At that time Nored said this was outside the conciliator’s authority. The company stated that strike rules were finalised on 16 January 2026 in its absence, despite its request for a postponement.

Later that day, MUN issued notice that a strike would begin on 22 January 2026. 

Nored then approached the Labour Court last month on an urgent basis, seeking a rule nisi to prevent the strike until proceedings before the labour commissioner under Chapter 8 of the Labour Act are finalised. 

MUN opposed the application and asked the court to dismiss it. The union maintains that the strike is lawful and that the Labour Court lacks jurisdiction to grant the interdict. 

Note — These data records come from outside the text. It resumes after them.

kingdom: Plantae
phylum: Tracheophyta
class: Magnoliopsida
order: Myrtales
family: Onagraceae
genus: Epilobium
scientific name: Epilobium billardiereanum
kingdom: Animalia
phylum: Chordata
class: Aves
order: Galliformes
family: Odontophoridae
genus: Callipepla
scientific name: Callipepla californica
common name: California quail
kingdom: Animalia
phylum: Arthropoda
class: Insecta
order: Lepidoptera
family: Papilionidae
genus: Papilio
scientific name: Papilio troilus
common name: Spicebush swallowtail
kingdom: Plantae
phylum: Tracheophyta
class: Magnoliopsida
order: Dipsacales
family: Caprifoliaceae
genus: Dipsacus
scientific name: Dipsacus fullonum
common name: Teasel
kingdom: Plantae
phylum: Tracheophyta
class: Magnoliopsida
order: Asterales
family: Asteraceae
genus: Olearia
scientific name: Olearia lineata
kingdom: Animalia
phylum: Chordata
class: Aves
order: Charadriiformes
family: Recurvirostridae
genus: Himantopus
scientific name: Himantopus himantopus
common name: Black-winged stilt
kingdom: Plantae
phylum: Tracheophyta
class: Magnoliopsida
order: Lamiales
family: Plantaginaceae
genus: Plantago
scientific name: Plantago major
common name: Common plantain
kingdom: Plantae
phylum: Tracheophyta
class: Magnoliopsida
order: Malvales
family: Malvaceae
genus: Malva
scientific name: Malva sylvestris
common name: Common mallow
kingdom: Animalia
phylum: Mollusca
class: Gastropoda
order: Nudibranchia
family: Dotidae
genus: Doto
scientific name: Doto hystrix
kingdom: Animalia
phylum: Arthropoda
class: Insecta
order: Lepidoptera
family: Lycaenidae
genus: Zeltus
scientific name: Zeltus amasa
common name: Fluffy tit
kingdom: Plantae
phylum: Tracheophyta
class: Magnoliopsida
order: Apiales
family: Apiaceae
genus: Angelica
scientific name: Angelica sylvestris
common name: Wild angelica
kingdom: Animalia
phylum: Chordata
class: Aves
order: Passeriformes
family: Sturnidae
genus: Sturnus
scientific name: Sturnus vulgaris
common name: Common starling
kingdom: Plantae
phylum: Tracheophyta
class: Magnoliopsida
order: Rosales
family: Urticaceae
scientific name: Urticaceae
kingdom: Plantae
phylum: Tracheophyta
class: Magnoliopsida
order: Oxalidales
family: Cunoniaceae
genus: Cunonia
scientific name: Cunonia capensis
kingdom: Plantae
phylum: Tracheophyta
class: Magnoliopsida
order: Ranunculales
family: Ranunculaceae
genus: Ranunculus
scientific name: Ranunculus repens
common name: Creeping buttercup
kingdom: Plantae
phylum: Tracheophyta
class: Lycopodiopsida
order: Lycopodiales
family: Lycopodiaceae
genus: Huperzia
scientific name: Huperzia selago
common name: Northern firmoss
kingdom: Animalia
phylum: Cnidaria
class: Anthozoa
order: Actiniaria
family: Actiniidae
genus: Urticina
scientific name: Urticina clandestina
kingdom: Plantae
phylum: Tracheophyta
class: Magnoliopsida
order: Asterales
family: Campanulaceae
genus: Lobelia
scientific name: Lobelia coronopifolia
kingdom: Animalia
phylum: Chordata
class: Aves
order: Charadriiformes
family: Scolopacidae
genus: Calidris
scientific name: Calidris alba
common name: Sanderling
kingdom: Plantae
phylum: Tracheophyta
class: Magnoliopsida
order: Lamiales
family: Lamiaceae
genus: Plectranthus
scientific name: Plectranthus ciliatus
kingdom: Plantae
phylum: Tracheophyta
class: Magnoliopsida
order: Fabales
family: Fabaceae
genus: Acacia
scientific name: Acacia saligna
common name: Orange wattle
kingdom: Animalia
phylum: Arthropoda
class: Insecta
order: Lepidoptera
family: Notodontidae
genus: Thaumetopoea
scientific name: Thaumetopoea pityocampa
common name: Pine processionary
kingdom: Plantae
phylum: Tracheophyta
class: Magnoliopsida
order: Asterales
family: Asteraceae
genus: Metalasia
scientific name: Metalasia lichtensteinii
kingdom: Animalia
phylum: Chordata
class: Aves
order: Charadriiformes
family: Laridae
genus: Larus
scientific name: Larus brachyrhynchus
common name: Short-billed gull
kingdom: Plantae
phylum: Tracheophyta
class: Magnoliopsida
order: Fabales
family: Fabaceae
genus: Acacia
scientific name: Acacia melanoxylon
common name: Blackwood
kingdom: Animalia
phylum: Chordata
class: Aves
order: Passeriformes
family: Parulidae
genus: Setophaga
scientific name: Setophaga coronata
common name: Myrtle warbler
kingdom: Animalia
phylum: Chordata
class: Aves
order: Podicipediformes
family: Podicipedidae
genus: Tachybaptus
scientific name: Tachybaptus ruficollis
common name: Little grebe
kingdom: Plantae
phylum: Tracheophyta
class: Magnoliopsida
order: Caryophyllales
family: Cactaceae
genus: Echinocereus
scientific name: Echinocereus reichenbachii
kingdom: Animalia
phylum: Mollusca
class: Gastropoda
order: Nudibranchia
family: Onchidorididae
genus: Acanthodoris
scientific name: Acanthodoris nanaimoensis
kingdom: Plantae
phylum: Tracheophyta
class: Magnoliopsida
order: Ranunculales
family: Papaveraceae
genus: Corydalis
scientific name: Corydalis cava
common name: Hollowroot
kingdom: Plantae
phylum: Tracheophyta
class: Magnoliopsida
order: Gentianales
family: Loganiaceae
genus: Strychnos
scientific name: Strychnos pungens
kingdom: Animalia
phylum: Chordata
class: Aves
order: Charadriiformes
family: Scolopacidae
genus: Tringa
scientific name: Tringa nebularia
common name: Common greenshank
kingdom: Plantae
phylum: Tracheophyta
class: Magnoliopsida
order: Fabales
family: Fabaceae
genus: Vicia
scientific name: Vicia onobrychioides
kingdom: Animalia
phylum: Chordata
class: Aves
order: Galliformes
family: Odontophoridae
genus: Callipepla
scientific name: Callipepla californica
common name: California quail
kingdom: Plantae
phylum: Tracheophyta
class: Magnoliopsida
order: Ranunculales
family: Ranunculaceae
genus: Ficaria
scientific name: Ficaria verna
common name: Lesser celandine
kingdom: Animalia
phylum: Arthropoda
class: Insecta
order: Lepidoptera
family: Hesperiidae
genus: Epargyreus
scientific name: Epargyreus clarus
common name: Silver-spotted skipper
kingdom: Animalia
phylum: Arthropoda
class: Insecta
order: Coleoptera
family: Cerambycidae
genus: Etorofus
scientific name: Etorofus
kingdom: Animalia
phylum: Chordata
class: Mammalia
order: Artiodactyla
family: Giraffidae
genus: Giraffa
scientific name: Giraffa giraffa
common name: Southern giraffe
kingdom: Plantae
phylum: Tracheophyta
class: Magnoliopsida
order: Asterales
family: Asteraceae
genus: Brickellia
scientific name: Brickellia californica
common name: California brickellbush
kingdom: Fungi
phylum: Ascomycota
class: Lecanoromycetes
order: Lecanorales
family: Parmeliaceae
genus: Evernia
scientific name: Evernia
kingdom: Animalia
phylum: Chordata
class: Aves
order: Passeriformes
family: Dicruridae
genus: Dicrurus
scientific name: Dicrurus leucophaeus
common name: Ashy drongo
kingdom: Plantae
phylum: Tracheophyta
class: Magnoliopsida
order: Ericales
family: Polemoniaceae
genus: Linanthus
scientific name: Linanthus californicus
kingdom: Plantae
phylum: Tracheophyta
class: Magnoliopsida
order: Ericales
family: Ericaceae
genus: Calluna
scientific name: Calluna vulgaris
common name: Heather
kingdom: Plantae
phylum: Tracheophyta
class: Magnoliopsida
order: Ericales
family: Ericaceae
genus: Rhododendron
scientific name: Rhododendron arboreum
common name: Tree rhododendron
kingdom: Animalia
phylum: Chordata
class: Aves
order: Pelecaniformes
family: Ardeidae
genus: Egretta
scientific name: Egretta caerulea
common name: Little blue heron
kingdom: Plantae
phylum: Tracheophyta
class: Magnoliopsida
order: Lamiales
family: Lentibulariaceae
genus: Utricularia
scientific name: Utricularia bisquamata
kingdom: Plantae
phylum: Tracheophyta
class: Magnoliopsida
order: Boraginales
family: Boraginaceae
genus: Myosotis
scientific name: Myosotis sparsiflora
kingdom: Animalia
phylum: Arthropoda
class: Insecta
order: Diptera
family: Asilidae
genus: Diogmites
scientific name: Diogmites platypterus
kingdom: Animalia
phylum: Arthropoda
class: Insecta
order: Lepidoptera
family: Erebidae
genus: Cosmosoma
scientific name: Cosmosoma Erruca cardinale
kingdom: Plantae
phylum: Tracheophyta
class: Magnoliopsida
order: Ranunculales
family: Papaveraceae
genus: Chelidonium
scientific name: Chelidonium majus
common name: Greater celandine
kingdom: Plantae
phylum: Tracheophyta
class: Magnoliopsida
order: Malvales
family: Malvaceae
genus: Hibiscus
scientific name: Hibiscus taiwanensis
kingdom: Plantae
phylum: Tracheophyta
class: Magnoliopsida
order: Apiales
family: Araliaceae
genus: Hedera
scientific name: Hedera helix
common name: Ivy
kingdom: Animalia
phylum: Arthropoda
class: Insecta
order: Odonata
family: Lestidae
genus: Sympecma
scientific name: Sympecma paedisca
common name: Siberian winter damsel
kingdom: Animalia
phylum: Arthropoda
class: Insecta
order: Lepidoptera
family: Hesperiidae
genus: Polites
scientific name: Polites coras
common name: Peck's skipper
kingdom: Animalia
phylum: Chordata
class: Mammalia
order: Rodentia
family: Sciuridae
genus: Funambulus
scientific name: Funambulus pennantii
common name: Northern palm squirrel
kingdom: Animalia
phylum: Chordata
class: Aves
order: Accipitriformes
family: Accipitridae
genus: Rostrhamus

It argued that only technical and maintenance staff fall under essential services, while administrative, financial and corporate staff do not. 

MUN represents about 225 of Nored’s 253 employees. Nored states that it cannot operate effectively with less than 10% of its workforce and would struggle to meet its obligation to supply electricity.

In response to the judgement, MUN said the High Court ruling confirms that lawful strike action cannot be blocked through court procedures. 

MUN said it had spent time and resources defending what it described as its members’ constitutional and statutory rights.

Following the judgement, MUN issued a formal strike notice and informed law enforcement authorities. 

The union said the protected industrial action will begin on Thursday.